Exaggerated as this idea may seem to some, it has nothing impossible in it; and it is more than probable that it was this legend that led to the extraordinary events which we are about to narrate. Human organs are often used by the Eastern Black Magician, so-called, and it is an averred fact that some Bengâlî Tântrikas (reciters of tantras, or “invocations to the demon,” as a reverend writer has described them) use human corpses, and certain internal and external organs pertaining to them, as powerful magical agents for bad purposes.
However this may be, now that the magnetic and mesmeric potencies of hypnotism are recognized as facts by most physicians, it may be suggested with less danger than heretofore that the extraordinary effects of Paganini’s violin-playing were not, perhaps, entirely due to his talent and genius. The wonder and awe he so easily excited were as much caused by his external appearance, “which had something weird and demoniacal in it,” according to certain of his biographers, as by the inexpressible charm of his execution and his remarkable mechanical skill. The latter is demonstrated by his perfect imitation of the flageolet, and his performance of long and magnificent melodies on the G string alone. In this performance, which many an artist has tried to copy without success, he remains unrivaled to this day.
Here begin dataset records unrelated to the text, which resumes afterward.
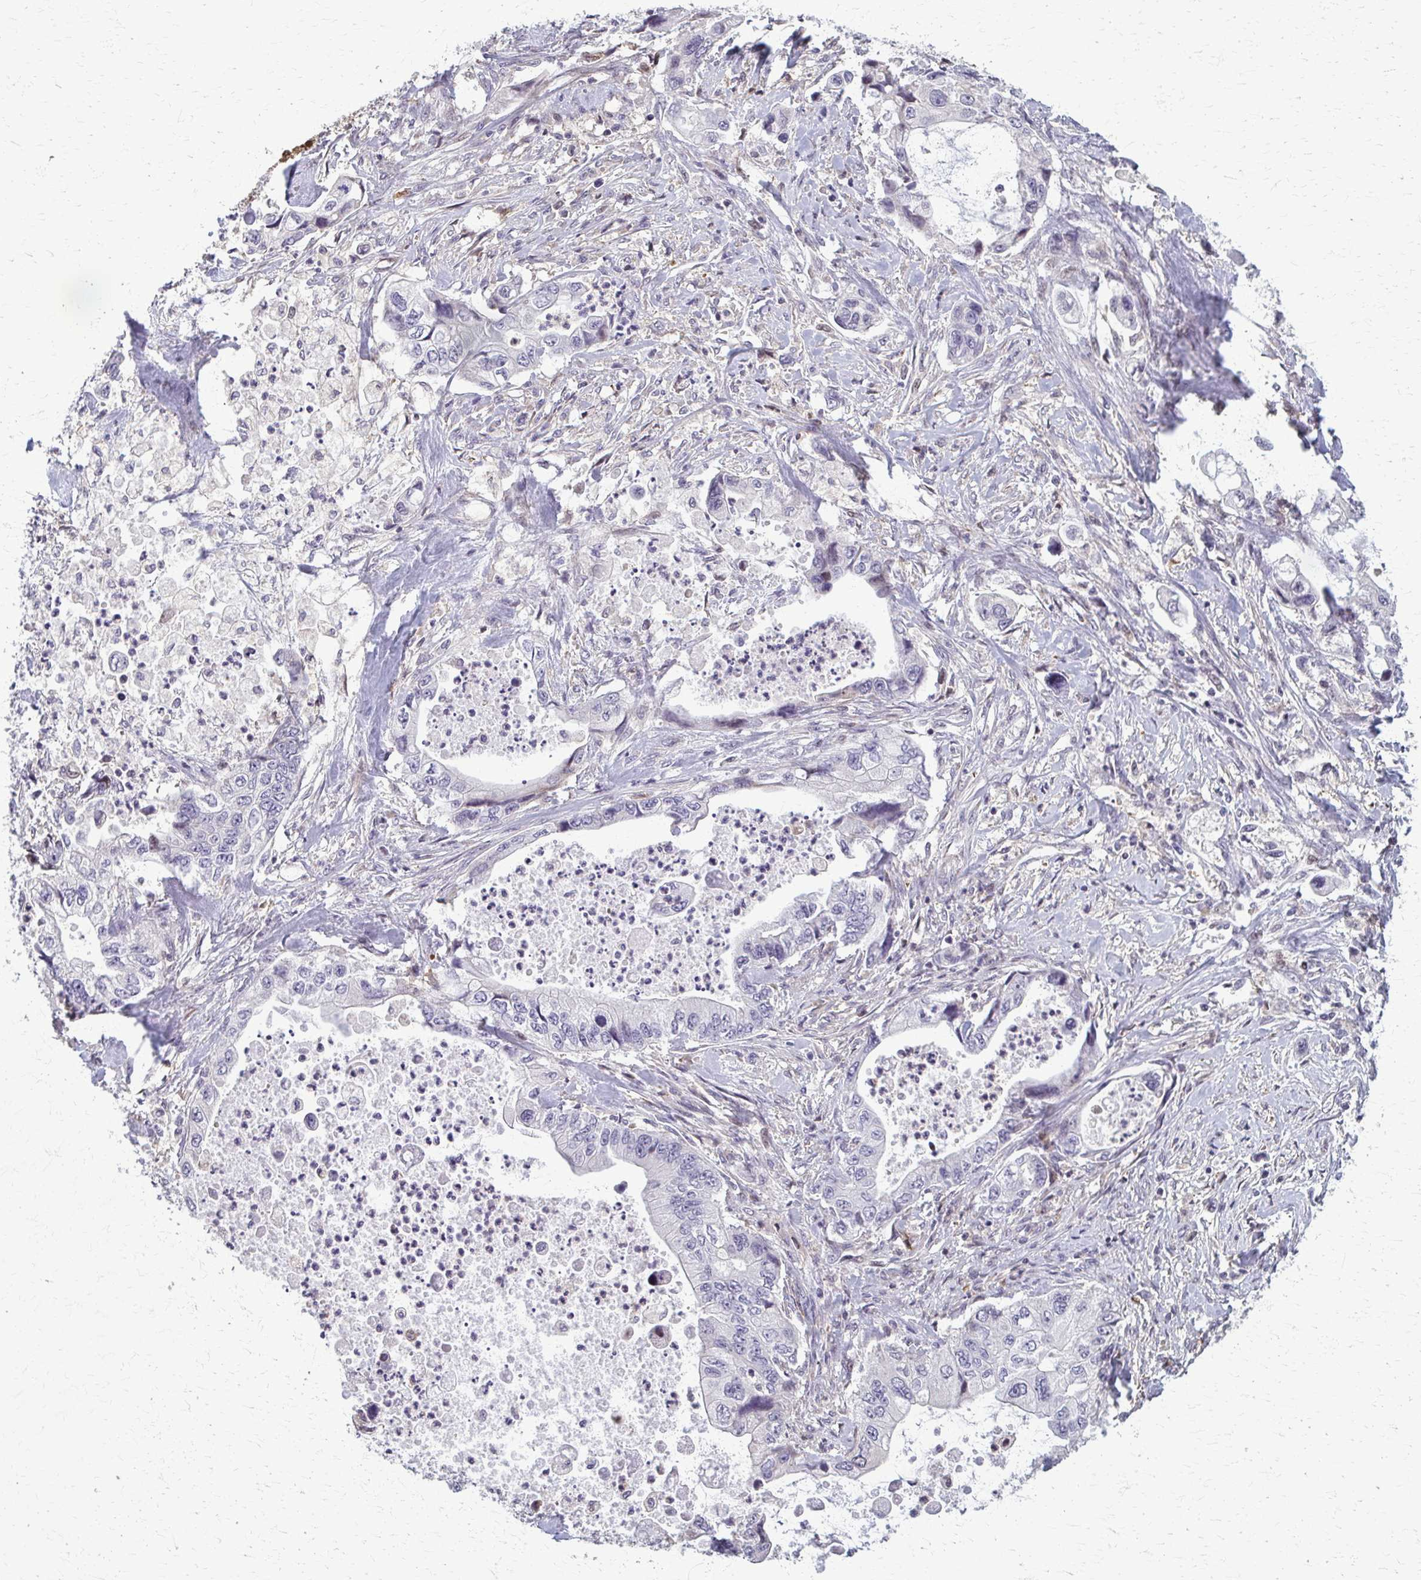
{"staining": {"intensity": "negative", "quantity": "none", "location": "none"}, "tissue": "stomach cancer", "cell_type": "Tumor cells", "image_type": "cancer", "snomed": [{"axis": "morphology", "description": "Adenocarcinoma, NOS"}, {"axis": "topography", "description": "Pancreas"}, {"axis": "topography", "description": "Stomach, upper"}], "caption": "The IHC histopathology image has no significant staining in tumor cells of stomach cancer tissue.", "gene": "ZNF34", "patient": {"sex": "male", "age": 77}}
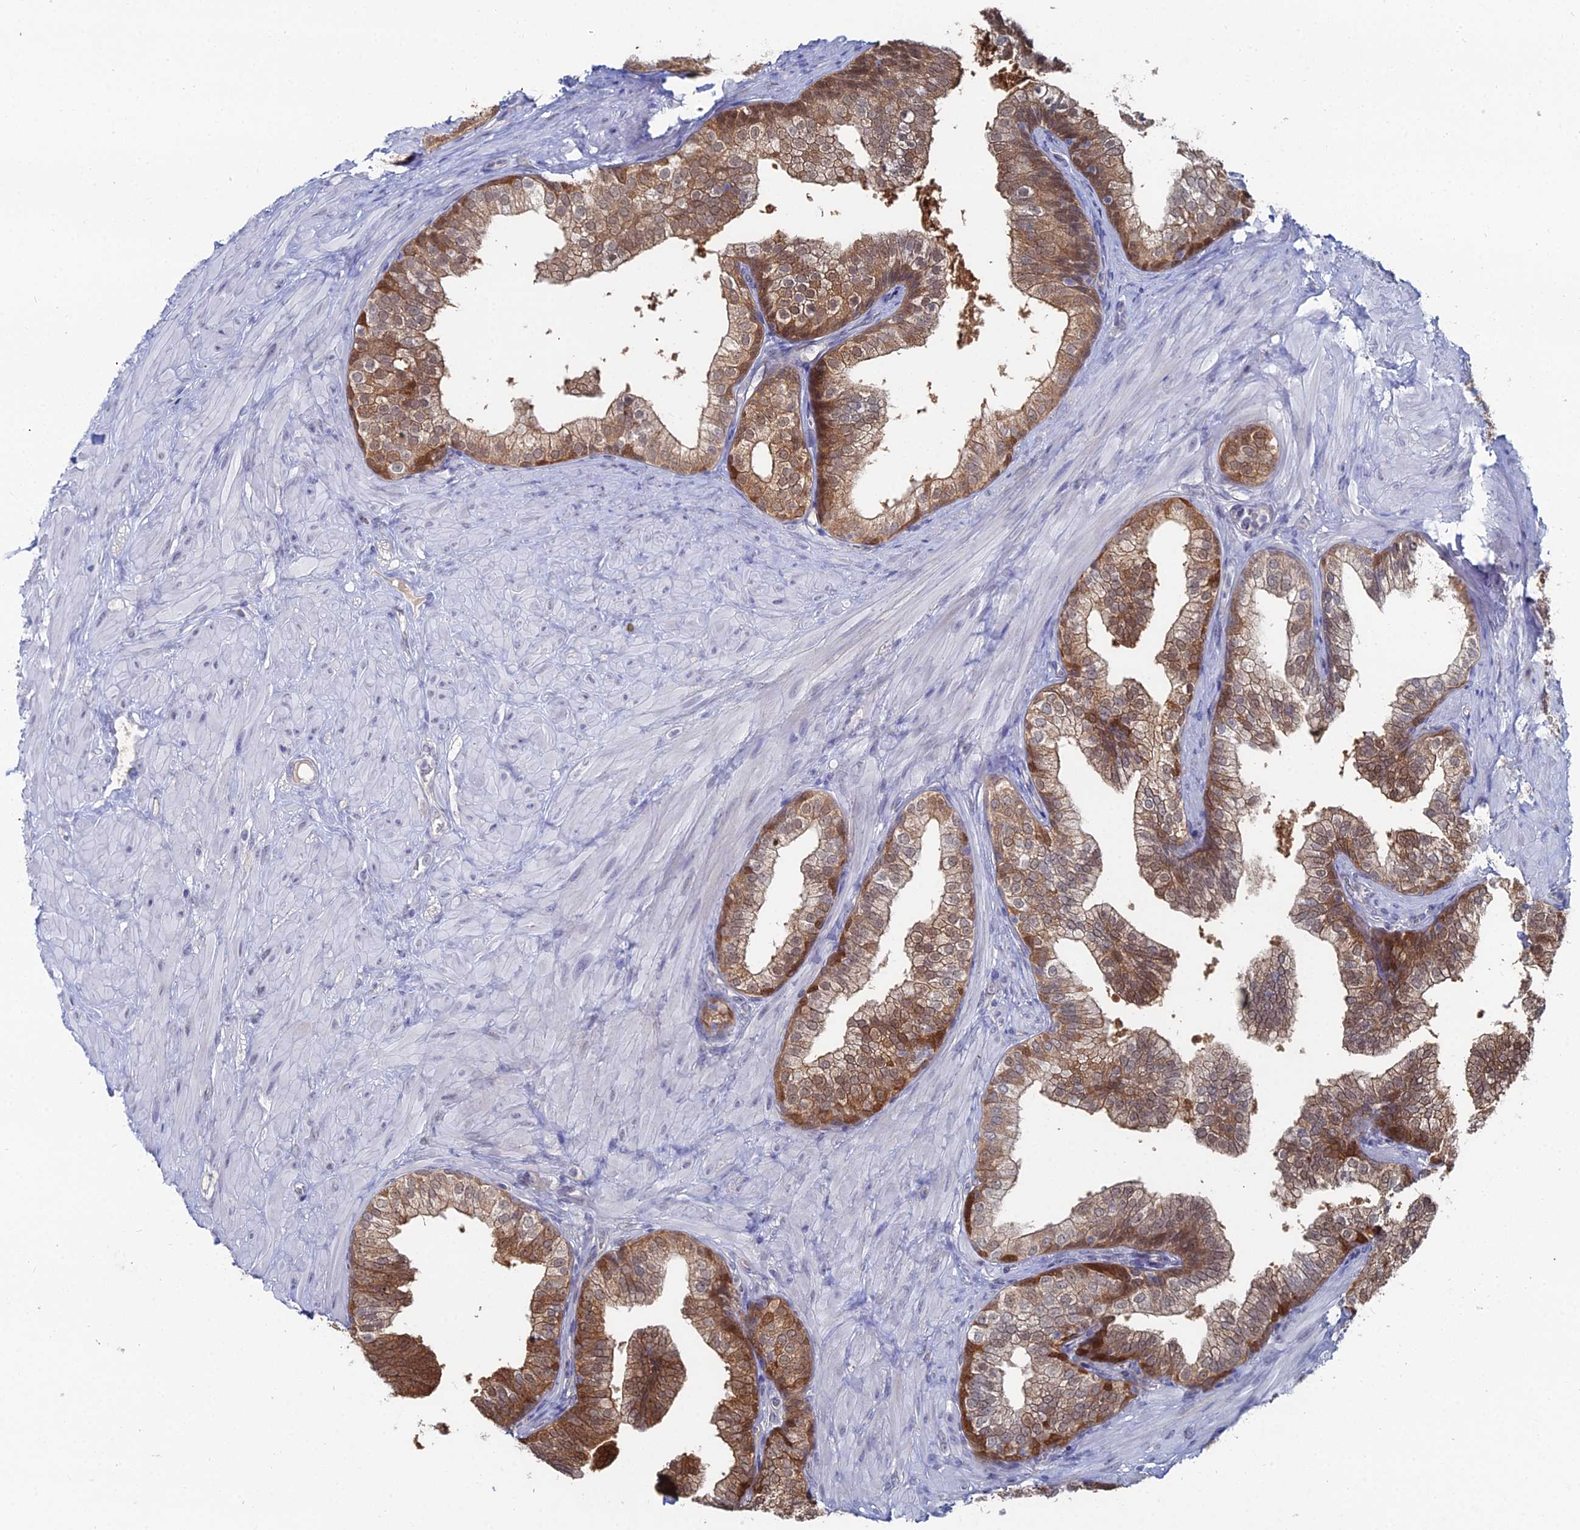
{"staining": {"intensity": "strong", "quantity": "25%-75%", "location": "cytoplasmic/membranous,nuclear"}, "tissue": "prostate", "cell_type": "Glandular cells", "image_type": "normal", "snomed": [{"axis": "morphology", "description": "Normal tissue, NOS"}, {"axis": "topography", "description": "Prostate"}], "caption": "This image exhibits immunohistochemistry staining of unremarkable prostate, with high strong cytoplasmic/membranous,nuclear expression in about 25%-75% of glandular cells.", "gene": "THAP4", "patient": {"sex": "male", "age": 60}}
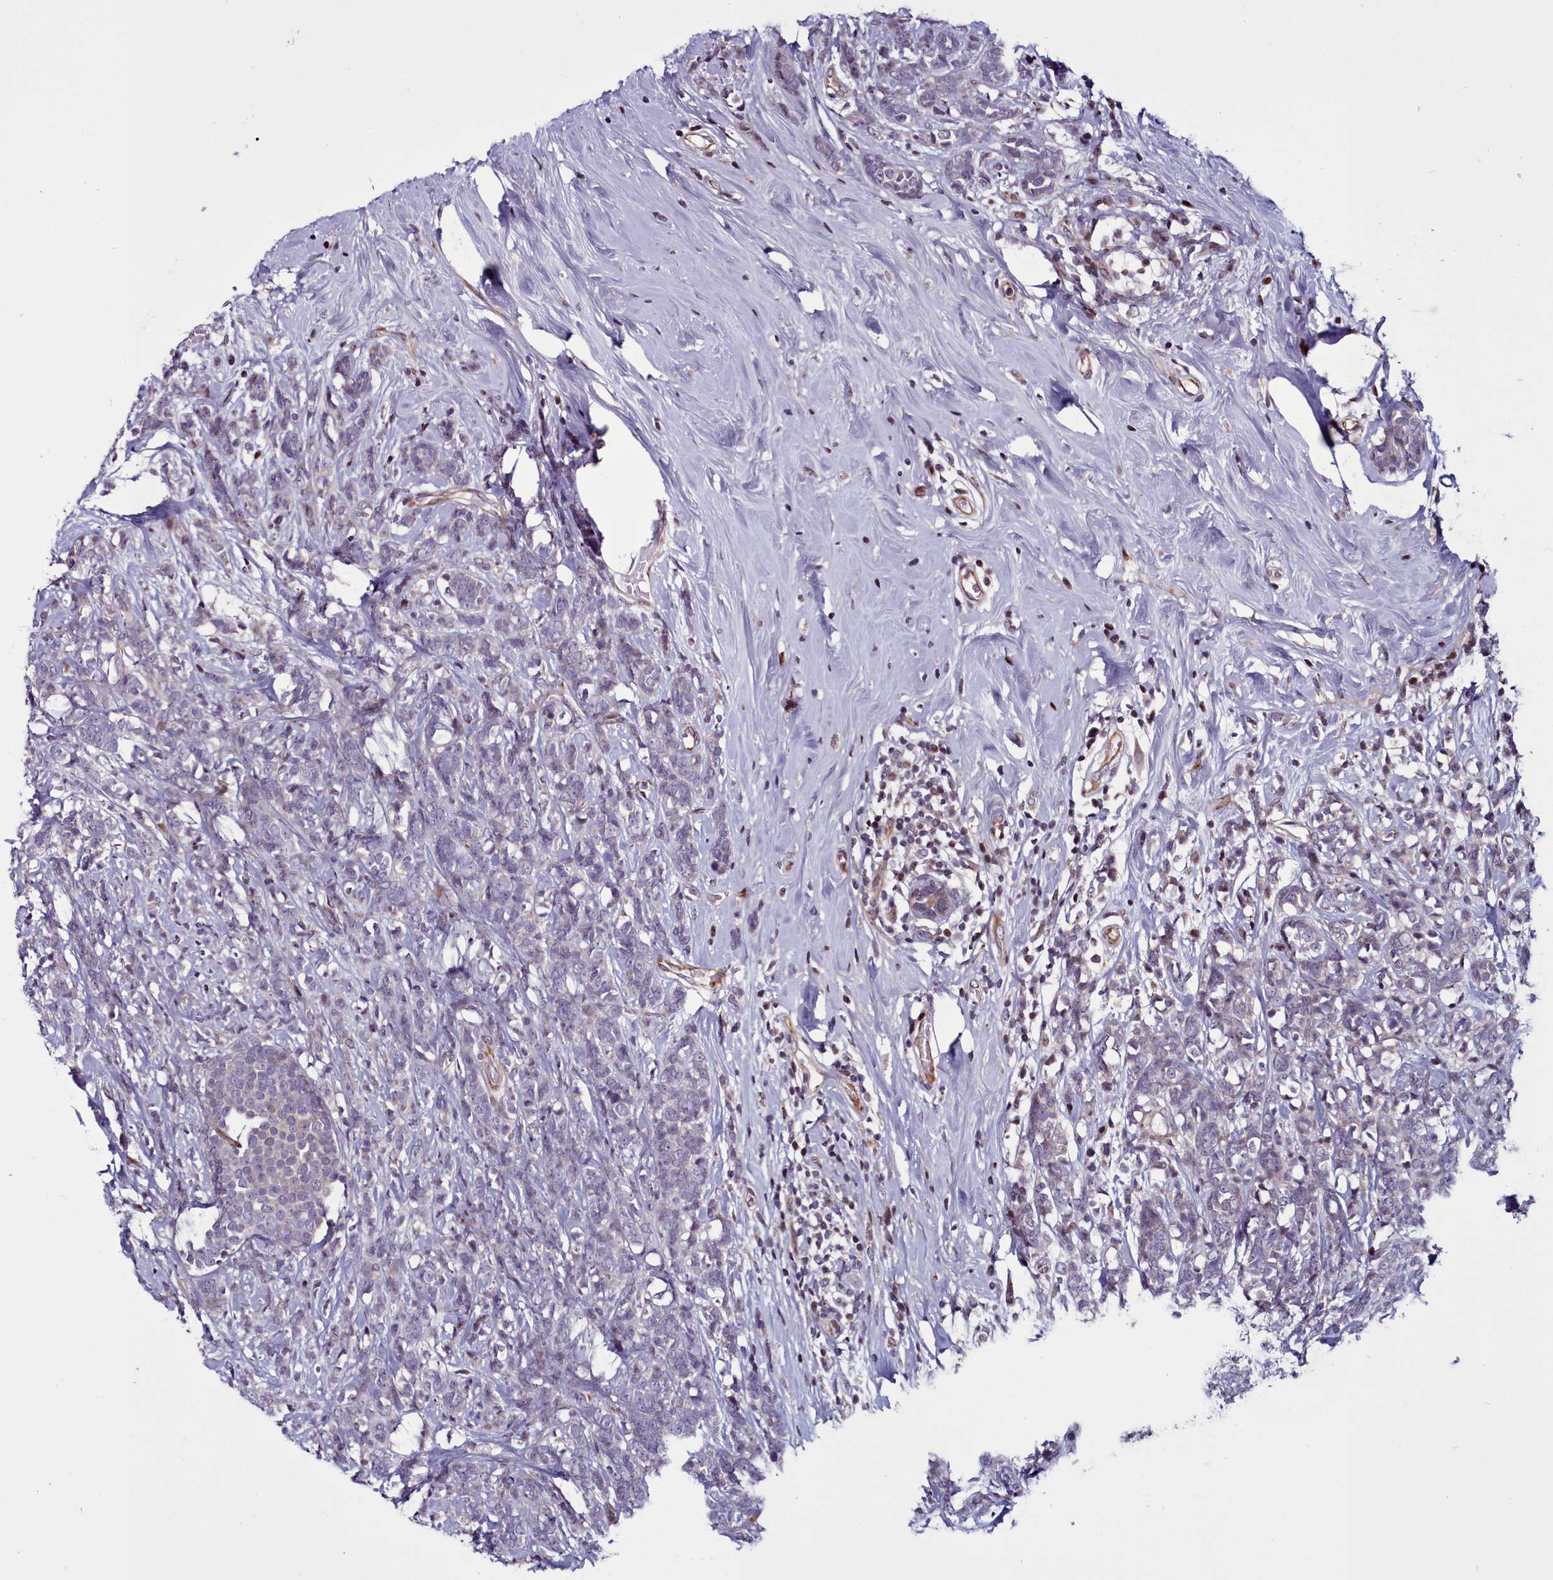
{"staining": {"intensity": "negative", "quantity": "none", "location": "none"}, "tissue": "breast cancer", "cell_type": "Tumor cells", "image_type": "cancer", "snomed": [{"axis": "morphology", "description": "Lobular carcinoma"}, {"axis": "topography", "description": "Breast"}], "caption": "Photomicrograph shows no protein staining in tumor cells of breast lobular carcinoma tissue.", "gene": "WBP11", "patient": {"sex": "female", "age": 58}}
It is owing to this remarkable appearance of his—termed by his friends eccentric, and by his too nervous victims, diabolical—that he experienced great difficulties in refuting certain ugly rumors. These were credited far more easily in his day than they would be now. It was whispered throughout Italy, and even in his own native town, that Paganini had murdered his wife, and, later on, a mistress, both of whom he had loved passionately, and both of whom he had not hesitated to sacrifice to his fiendish ambition. He had made himself proficient in magic arts, it was asserted, and had succeeded thereby in imprisoning the souls of his two victims in his violin—his famous Cremona.
It is maintained by the immediate friends of Ernst T. W. Hoffmann, the celebrated author of Die Elixire des Teufels, Meister Martin, and other charming and mystical tales, that Councillor Crespel, in the Violin of Cremona, was taken from the legend about Paganini. It is, as all who have read it know, the history of a celebrated violin, into which the voice and the soul of a famous diva, a woman whom Crespel had loved and killed, had passed, and to which was added the voice of his beloved daughter, Antonia.
Nor was this superstition utterly ungrounded, nor was Hoffmann to be blamed for adopting it, after he had heard Paganini’s playing. The extraordinary facility with which the artist drew out of his instrument, not only the most unearthly sounds, but positively human voices, justified the suspicion. Such effects might well have startled an audience and thrown terror into many a nervous heart. Add to this the impenetrable mystery connected with a certain period of Paganini’s youth, and the most wild tales about him must be found in a measure justifiable, and even excusable; especially among a nation whose ancestors knew the Borgias and the Medicis of Black Art fame.